Consigne: Restituez à l'identique le passage du texte sur la réforme du droit des faillites qui va de « Droit et croissance, institut » jusqu'à « déjà à prévoir. ».

Texte:
* * * *

Réforme du droit des faillites : il faut aller plus loin !

Le gouvernement présente ce mercredi en conseil des ministres une ordonnance réformant le droit des entreprises en difficulté. Un texte qui va dans le bons sens, mais qui reste largement insuffisant. Par Sophie Vermeille et Frank Adrien Papon, Droit & Croissance / Rules for Growth

 La crise économique accélère la multiplication des restructurations parfois brutales de nos entreprises. Le droit qui s'applique aux entreprises en difficultés peut constituer aujourd'hui un facteur aggravant pour l'impact de ces restructurations sur la croissance et l'emploi. Un droit modernisé pourrait, au contraire, le diminuer. C'est tout l'enjeu de l'ordonnance qui doit être approuvée ce mercredi 12 mars en Conseil des Ministres après avoir fait l'objet d'une consultation par la Chancellerie[1].

Droit et croissance, institut de recherche consacré à l'étude de l'impact économique du droit en France, considère que l'orientation générale de la réforme élaborée par le gouvernement va dans la bonne direction, mais que cette dernière reste encore largement inaboutie. Des améliorations importantes sont nécessaires. Une nouvelle réforme est d'ores et déjà à prévoir.

Un droit privilégiant le dirigeant actionnaire, des activités perdues

Le droit français privilégie le dirigeant actionnaire, fait peu de cas des droits des créanciers et, n'a pas les idées très claires sur la manière de traiter les dettes en cas de difficultés tout en respectant effectivement leurs rangs de priorité ou leurs sûretés. Il permet en particulier aux actionnaires ou à des créanciers « junior » de bloquer les processus de restructuration dans des conditions contestables sur le plan de l'analyse économique car elles aggravent la situation des entreprises. Il n'est pas étonnant, dans ces conditions, que les investisseurs comme les prêteurs hésitent à s'engager lorsque des entreprises par ailleurs viables rencontrent des difficultés : le marché français du retournement est sous-développé, ce qui fait perdre des occasions de sauver des activités qui pourraient l'être.

* * * *

Données à analyser:
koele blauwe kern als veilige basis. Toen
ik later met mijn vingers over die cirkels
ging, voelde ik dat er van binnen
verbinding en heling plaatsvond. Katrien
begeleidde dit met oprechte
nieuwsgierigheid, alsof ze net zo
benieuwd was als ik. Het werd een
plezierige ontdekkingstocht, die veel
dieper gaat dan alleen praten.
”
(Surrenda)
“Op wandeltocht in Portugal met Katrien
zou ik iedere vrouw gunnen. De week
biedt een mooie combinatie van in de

* * * *

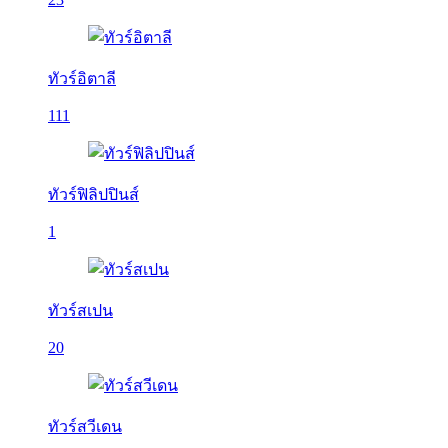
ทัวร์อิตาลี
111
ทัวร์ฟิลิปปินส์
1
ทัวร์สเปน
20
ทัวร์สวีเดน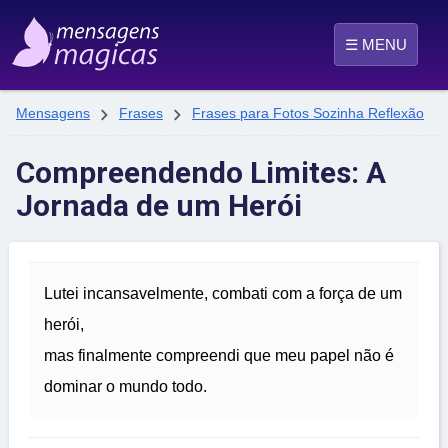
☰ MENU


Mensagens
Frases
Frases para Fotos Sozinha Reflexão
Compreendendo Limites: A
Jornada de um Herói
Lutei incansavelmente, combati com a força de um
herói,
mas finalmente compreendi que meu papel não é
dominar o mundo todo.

* * * *

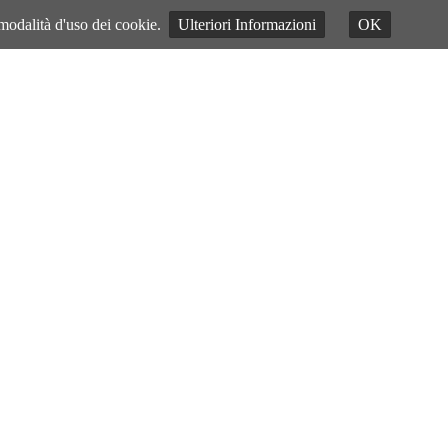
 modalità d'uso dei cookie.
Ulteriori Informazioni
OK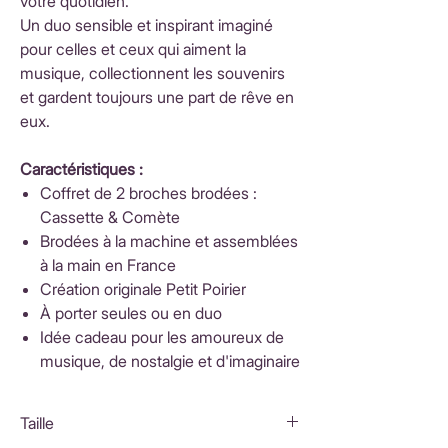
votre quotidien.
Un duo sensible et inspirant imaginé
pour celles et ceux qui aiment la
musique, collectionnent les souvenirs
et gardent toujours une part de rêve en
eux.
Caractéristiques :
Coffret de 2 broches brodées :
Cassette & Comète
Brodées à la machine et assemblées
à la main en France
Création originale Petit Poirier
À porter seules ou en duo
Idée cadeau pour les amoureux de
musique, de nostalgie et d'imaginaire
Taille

* * * *

Zone de réponse:
Droit et croissance, institut de recherche consacré à l'étude de l'impact économique du droit en France, considère que l'orientation générale de la réforme élaborée par le gouvernement va dans la bonne direction, mais que cette dernière reste encore largement inaboutie. Des améliorations importantes sont nécessaires. Une nouvelle réforme est d'ores et déjà à prévoir.